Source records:
-.-.-

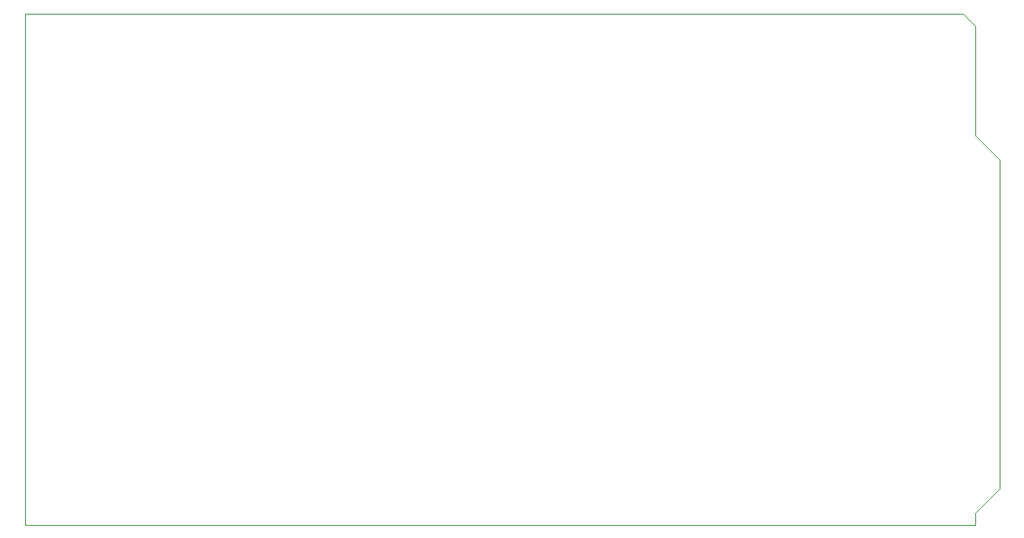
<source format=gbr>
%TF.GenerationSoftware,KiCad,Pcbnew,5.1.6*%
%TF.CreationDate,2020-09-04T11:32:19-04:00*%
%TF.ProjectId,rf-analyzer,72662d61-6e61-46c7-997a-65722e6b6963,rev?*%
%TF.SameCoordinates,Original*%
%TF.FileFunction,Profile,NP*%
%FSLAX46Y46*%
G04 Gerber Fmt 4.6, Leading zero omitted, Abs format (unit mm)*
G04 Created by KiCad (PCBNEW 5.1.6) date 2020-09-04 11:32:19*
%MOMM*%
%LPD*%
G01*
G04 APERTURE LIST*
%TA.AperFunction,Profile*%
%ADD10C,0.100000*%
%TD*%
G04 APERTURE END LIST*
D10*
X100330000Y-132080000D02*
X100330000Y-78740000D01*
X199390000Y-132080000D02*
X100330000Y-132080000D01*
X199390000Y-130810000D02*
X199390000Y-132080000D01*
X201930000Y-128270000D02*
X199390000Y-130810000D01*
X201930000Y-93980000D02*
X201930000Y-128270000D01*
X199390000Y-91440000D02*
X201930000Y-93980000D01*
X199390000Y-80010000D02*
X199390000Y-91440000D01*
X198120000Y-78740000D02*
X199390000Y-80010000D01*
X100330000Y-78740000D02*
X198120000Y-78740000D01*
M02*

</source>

-.-.-

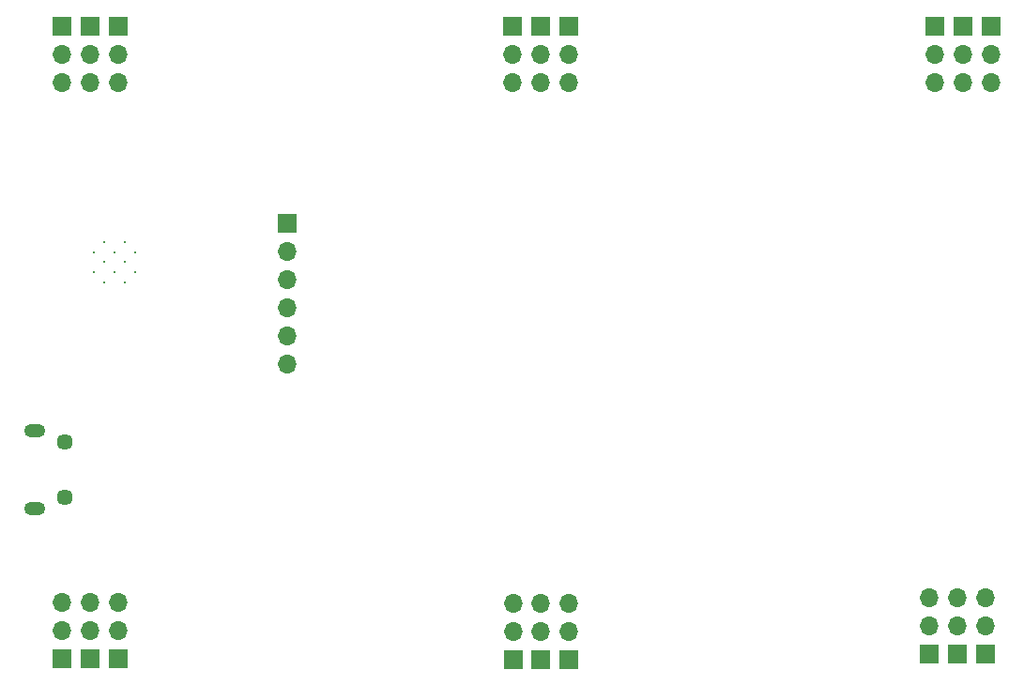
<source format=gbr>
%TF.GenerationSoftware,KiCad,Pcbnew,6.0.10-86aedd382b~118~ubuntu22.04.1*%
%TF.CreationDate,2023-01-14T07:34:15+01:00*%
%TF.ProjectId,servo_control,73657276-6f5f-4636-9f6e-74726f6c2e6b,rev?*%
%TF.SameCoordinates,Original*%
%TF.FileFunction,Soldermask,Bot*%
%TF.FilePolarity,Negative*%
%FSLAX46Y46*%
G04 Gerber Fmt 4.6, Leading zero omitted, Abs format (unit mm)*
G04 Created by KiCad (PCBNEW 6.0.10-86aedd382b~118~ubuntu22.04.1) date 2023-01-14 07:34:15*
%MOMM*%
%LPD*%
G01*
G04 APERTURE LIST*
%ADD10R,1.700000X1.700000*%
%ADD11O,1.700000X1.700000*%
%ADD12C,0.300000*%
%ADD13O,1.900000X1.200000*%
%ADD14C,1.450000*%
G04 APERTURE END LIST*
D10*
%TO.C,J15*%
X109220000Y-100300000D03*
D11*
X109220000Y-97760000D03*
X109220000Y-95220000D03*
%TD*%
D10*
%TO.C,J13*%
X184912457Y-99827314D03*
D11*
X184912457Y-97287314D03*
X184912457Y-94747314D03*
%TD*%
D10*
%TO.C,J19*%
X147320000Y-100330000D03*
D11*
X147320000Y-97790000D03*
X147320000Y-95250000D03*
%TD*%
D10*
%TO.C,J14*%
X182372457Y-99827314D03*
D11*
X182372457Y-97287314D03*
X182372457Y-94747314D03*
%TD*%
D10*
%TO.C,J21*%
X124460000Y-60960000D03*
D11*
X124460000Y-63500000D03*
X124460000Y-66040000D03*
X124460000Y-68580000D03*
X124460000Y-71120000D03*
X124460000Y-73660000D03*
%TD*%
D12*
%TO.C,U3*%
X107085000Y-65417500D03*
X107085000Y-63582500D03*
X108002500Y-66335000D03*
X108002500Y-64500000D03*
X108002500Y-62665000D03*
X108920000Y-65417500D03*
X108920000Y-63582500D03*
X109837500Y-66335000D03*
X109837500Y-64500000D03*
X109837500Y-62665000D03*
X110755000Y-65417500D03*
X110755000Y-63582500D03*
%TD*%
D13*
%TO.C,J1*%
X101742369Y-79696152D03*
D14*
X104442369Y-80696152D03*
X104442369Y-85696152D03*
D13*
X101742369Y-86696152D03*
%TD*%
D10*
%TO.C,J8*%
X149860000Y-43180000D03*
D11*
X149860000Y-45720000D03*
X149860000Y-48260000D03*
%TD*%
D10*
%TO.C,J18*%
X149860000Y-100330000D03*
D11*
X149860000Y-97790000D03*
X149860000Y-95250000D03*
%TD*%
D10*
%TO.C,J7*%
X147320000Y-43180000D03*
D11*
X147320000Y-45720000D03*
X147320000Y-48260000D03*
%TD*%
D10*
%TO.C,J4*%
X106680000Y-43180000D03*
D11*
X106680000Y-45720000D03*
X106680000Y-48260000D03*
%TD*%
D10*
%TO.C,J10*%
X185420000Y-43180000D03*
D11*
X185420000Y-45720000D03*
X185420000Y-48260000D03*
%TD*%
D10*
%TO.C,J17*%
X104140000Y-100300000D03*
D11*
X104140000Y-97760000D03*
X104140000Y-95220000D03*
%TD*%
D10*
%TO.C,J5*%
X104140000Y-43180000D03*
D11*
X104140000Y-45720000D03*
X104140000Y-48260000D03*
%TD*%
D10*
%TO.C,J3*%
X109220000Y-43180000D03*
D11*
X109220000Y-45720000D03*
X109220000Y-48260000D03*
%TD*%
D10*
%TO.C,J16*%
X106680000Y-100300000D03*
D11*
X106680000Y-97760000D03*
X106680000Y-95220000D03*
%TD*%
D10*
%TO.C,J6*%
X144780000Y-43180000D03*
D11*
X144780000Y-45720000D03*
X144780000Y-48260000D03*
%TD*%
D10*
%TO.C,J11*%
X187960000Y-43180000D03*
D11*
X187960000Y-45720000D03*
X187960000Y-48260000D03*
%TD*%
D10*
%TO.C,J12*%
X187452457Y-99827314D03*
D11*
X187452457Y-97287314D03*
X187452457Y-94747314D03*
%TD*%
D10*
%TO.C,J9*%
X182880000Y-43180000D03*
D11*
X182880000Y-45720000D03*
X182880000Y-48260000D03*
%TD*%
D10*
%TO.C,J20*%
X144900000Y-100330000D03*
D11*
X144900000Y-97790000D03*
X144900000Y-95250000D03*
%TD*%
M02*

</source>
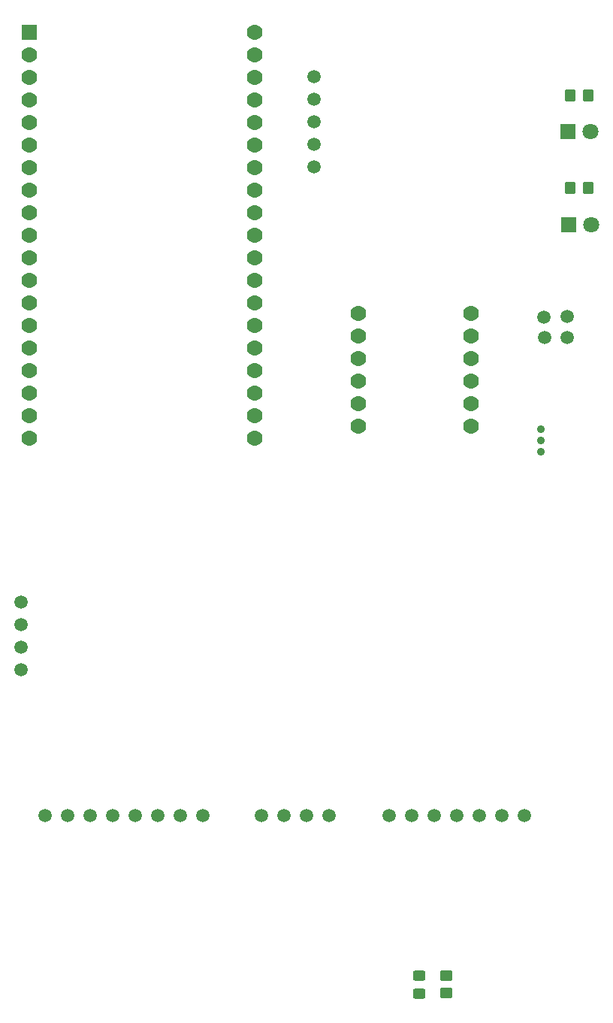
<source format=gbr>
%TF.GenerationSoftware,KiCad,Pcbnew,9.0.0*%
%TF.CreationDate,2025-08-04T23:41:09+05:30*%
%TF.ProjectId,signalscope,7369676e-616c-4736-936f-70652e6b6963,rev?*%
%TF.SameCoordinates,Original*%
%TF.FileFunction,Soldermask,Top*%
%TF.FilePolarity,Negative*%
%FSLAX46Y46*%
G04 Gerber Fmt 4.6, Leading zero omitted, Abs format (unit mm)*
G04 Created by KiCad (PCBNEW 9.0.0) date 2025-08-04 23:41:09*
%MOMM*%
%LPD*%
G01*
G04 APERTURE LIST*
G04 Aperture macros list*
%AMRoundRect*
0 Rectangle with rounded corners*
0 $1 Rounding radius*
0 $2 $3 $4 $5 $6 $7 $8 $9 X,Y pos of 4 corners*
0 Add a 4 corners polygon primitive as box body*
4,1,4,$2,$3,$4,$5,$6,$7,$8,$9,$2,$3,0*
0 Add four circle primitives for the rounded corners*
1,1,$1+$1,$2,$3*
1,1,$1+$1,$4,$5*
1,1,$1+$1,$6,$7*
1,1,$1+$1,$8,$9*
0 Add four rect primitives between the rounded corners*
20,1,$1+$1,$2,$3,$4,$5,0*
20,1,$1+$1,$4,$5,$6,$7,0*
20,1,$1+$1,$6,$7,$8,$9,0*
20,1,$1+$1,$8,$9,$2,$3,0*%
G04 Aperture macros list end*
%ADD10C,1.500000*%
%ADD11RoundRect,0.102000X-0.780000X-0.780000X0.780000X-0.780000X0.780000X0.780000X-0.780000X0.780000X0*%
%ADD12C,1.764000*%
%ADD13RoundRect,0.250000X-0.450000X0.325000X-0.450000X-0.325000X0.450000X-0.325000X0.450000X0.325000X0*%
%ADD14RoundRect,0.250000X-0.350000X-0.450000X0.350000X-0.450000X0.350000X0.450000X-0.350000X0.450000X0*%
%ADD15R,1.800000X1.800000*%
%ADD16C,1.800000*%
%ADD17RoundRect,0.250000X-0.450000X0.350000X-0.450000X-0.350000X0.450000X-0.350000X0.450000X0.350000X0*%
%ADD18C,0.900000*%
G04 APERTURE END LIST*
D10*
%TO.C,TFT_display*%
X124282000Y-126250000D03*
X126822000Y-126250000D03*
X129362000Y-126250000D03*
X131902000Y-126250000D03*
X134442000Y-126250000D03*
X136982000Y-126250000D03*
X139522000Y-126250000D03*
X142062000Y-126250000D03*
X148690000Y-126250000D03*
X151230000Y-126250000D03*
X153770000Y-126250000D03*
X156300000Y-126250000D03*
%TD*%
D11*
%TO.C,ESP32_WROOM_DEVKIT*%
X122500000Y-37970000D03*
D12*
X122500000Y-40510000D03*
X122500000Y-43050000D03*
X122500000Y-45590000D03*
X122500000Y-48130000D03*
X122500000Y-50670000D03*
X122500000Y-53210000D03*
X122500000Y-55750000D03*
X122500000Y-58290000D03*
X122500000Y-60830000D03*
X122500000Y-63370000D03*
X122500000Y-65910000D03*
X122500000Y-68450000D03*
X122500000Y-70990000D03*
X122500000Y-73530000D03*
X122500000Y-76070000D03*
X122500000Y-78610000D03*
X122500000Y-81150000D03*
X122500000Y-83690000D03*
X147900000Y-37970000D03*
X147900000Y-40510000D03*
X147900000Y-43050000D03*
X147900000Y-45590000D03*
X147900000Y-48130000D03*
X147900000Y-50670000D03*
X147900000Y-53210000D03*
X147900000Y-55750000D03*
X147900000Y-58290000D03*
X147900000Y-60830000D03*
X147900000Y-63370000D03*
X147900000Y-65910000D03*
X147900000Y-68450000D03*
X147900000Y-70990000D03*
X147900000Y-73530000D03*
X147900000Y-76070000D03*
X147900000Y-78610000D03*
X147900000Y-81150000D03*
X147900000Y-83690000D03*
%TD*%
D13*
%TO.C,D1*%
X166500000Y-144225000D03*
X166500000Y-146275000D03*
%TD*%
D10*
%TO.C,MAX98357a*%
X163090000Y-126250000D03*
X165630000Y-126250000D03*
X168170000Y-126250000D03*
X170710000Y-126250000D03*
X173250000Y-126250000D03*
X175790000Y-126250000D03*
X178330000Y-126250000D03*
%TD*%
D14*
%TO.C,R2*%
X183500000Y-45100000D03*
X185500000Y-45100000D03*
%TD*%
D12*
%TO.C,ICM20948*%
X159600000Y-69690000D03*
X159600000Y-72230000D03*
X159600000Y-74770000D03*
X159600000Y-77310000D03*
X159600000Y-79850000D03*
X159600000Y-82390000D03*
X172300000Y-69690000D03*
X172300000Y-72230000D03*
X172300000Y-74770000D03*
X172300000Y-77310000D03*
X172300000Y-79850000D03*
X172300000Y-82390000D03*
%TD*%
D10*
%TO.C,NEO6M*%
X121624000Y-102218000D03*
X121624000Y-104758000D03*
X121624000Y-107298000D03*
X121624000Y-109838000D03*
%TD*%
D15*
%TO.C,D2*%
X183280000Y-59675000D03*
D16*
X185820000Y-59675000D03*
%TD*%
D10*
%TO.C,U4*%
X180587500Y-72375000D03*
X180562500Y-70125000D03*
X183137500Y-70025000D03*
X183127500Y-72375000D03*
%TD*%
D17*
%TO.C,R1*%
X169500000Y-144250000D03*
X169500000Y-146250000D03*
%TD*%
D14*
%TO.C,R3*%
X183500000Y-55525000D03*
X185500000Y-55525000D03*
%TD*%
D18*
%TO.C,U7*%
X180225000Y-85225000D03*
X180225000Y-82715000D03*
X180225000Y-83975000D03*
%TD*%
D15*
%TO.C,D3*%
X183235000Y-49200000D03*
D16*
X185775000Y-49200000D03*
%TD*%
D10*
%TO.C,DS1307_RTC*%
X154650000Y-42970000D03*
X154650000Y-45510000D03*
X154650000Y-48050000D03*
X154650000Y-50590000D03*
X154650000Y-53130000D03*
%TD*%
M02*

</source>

-.-.-

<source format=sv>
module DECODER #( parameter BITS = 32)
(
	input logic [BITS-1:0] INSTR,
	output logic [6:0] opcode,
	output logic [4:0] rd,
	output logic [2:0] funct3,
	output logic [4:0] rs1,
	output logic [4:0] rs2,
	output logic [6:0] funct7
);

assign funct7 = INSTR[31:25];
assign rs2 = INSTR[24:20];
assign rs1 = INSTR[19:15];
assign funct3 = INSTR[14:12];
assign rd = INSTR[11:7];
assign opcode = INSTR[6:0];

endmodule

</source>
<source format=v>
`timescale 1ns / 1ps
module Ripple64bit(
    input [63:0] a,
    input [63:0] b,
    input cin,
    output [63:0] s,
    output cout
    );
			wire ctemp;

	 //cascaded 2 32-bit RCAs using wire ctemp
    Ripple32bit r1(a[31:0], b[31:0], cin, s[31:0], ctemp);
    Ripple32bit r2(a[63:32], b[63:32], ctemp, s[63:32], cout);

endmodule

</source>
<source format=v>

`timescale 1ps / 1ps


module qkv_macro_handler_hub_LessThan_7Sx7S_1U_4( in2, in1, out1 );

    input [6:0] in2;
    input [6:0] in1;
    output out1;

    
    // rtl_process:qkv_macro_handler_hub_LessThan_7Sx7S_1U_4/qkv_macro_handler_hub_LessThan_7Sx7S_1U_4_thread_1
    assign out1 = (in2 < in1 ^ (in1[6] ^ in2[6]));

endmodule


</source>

-.-.-

REQUIRED WORK:
Reproduce the data above exactly, but only the lines from the one showing "X106680000Y-100300000D03*" through the one showing "4,1,4,$2,$3,$4,$5,$6,$7,$8,$9,$2,$3,0*", with both ends kept and the pictures left out.

FINISHED TASK:
X106680000Y-100300000D03*
D11*
X106680000Y-97760000D03*
X106680000Y-95220000D03*
%TD*%
D10*
%TO.C,J6*%
X144780000Y-43180000D03*
D11*
X144780000Y-45720000D03*
X144780000Y-48260000D03*
%TD*%
D10*
%TO.C,J11*%
X187960000Y-43180000D03*
D11*
X187960000Y-45720000D03*
X187960000Y-48260000D03*
%TD*%
D10*
%TO.C,J12*%
X187452457Y-99827314D03*
D11*
X187452457Y-97287314D03*
X187452457Y-94747314D03*
%TD*%
D10*
%TO.C,J9*%
X182880000Y-43180000D03*
D11*
X182880000Y-45720000D03*
X182880000Y-48260000D03*
%TD*%
D10*
%TO.C,J20*%
X144900000Y-100330000D03*
D11*
X144900000Y-97790000D03*
X144900000Y-95250000D03*
%TD*%
M02*

</source>
<source format=gbr>
%TF.GenerationSoftware,KiCad,Pcbnew,9.0.0*%
%TF.CreationDate,2025-08-04T23:41:09+05:30*%
%TF.ProjectId,signalscope,7369676e-616c-4736-936f-70652e6b6963,rev?*%
%TF.SameCoordinates,Original*%
%TF.FileFunction,Soldermask,Top*%
%TF.FilePolarity,Negative*%
%FSLAX46Y46*%
G04 Gerber Fmt 4.6, Leading zero omitted, Abs format (unit mm)*
G04 Created by KiCad (PCBNEW 9.0.0) date 2025-08-04 23:41:09*
%MOMM*%
%LPD*%
G01*
G04 APERTURE LIST*
G04 Aperture macros list*
%AMRoundRect*
0 Rectangle with rounded corners*
0 $1 Rounding radius*
0 $2 $3 $4 $5 $6 $7 $8 $9 X,Y pos of 4 corners*
0 Add a 4 corners polygon primitive as box body*
4,1,4,$2,$3,$4,$5,$6,$7,$8,$9,$2,$3,0*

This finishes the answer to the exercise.